Features
Resources Documentation
Overview
The Resources section of the application allows you to store additional contextual information into the system. This information allows the AI Agent or LLM client to understand the context around their task better. Adding additional pieces of information like example, configuration structures, or even images allows the tool to use these items to its advantage.
To see more about what resources are and how best to rationalize them, take a look at the What are resources section.
Resources in Ctxpack
You can add two different types of resources into the Ctxpack platform:
- Textual resources
These are resources that can be represented in a textual format. Think items like example-template.md, user-list.csv, .env.example, api-doc.json or communication-standard-tone.txt.
- Binary resources
These can be images or other files that an LLM or AI Agent might want to use.
Image a context pack that has a use case to generate press releases or changelogs. For that pack, it is useful to have at least an example changelog format file, potentially the company logo. This can be combined with a tool that provides information about closed development tasks via an API call to Jira.
Getting Started
Creating your first resource
The "Resources/create" section allows users to add a new intelligence resource to the database. It provides fields for resource details, content, and templates.
The resource creation interface provides comprehensive tools for defining and configuring your resources. Begin by establishing the essential details that identify your resource. Create a descriptive URI following the pattern ctxpack://my-resource-category/resource-name
. Pair this with a meaningful name and description that clearly communicate the resource's function and intended use.
When defining the actual resource content, you have flexibility in how you structure the information. You can input content directly into the interface or upload a file to the system. The system accommodates various content types through its MIME type selector, ensuring proper handling regardless of whether you're working with text, JSON, images, or other formats. Additionally, specifying the resource size in bytes helps with system optimization and performance management.
Best Practices
Name your resources correctly
Effective resource management starts with descriptive naming conventions that make resource contents immediately obvious from their URIs. Thoughtful grouping ensures related resources are bundled within the same context packs, guaranteeing they are available together when needed for complex tasks.

* [RAW DATA]
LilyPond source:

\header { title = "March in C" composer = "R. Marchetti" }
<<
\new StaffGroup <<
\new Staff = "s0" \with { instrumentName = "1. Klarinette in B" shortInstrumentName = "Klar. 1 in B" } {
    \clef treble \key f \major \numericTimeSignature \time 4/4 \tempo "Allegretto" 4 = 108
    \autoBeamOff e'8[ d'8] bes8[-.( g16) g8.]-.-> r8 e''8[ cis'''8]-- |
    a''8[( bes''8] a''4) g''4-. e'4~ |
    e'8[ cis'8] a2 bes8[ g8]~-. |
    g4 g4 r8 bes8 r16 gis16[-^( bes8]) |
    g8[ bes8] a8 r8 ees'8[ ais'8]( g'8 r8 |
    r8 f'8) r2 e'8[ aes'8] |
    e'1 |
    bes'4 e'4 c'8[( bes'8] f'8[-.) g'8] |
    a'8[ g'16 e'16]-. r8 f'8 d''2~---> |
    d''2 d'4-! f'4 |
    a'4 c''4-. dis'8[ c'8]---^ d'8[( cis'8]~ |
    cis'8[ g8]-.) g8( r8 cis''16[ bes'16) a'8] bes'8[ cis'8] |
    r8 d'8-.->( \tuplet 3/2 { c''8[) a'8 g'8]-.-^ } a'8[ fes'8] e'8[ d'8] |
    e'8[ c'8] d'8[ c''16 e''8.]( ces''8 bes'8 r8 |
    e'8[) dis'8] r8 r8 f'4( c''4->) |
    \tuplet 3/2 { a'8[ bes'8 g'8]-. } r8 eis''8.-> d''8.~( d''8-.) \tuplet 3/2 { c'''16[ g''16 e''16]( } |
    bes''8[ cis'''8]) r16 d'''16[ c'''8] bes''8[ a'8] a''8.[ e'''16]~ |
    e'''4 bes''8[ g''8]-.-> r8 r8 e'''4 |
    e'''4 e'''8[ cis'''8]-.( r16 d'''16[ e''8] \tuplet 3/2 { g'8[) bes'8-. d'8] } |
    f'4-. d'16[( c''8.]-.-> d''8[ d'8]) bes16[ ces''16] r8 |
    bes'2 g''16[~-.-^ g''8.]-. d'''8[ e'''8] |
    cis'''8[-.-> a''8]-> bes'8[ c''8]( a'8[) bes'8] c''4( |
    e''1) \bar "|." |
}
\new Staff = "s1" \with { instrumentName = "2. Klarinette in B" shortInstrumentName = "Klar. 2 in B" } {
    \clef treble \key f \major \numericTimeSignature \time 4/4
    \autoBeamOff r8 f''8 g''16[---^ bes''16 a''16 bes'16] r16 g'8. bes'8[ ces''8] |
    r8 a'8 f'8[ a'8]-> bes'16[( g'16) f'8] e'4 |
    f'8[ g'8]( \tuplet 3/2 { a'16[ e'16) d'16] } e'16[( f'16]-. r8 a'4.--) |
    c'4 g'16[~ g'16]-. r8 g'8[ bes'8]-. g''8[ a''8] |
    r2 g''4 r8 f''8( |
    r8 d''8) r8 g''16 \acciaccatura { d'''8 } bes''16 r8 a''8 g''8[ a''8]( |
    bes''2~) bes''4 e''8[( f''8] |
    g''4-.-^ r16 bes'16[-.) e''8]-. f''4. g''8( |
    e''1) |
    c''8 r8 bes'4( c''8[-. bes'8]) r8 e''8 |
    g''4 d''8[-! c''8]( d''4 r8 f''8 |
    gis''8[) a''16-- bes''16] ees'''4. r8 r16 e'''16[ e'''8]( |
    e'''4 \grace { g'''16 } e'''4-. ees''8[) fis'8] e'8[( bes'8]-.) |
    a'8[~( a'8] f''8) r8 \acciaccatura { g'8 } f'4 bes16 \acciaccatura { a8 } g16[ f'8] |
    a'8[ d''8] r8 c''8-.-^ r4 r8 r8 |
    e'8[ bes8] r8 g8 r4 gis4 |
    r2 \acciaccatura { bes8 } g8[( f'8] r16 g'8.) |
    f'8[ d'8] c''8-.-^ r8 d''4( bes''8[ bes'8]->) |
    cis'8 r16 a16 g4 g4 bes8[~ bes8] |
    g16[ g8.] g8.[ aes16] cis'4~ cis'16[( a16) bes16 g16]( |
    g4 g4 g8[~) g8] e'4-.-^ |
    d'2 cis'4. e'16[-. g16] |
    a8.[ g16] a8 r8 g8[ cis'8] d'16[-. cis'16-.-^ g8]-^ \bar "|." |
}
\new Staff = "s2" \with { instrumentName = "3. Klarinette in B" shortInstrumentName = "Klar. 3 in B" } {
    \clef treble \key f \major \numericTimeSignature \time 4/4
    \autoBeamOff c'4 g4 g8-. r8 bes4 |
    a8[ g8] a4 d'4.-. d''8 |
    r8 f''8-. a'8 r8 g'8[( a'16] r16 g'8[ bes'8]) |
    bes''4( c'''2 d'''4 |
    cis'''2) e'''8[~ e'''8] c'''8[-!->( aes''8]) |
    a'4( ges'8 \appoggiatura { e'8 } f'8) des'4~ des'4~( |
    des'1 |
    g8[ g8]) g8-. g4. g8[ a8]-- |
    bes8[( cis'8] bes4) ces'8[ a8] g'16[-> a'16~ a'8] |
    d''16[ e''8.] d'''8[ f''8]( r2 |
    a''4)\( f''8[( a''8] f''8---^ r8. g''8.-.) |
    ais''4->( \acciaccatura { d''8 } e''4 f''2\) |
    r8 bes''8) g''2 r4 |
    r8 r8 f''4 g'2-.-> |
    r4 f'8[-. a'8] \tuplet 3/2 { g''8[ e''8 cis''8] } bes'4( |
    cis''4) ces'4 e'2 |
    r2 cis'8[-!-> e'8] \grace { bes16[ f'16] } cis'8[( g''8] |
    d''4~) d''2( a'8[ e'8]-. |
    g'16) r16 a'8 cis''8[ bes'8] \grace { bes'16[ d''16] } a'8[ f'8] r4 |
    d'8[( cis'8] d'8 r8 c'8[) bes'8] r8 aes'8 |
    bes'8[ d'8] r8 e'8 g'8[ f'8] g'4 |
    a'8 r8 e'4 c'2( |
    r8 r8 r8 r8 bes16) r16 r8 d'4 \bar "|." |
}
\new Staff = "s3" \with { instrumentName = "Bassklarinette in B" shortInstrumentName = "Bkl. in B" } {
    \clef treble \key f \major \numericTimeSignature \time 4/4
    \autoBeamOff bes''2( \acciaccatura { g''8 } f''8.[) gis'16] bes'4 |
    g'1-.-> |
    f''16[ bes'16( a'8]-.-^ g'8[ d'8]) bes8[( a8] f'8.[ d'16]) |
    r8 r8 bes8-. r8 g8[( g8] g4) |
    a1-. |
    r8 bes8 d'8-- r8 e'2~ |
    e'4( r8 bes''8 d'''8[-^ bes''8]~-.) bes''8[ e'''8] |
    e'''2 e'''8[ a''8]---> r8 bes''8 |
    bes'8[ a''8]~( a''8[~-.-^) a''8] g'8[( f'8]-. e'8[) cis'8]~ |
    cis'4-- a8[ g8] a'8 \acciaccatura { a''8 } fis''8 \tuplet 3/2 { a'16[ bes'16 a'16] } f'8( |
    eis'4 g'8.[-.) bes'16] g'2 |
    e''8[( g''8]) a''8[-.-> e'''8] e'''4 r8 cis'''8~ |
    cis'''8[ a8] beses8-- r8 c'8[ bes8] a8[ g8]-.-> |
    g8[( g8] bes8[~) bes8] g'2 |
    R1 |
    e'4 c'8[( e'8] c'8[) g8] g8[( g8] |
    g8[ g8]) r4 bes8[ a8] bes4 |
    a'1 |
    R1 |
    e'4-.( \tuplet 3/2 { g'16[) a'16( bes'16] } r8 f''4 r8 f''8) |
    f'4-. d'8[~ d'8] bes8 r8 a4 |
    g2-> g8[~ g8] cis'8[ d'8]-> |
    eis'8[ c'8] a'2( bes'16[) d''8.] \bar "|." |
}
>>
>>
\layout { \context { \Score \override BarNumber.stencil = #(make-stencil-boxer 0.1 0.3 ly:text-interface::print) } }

* [ASSIGNMENT] According to the Resources documentation above, what two types of resources can be added to the Ctxpack platform?

* [RESULT FOR THIS TASK] Textual resources and binary resources.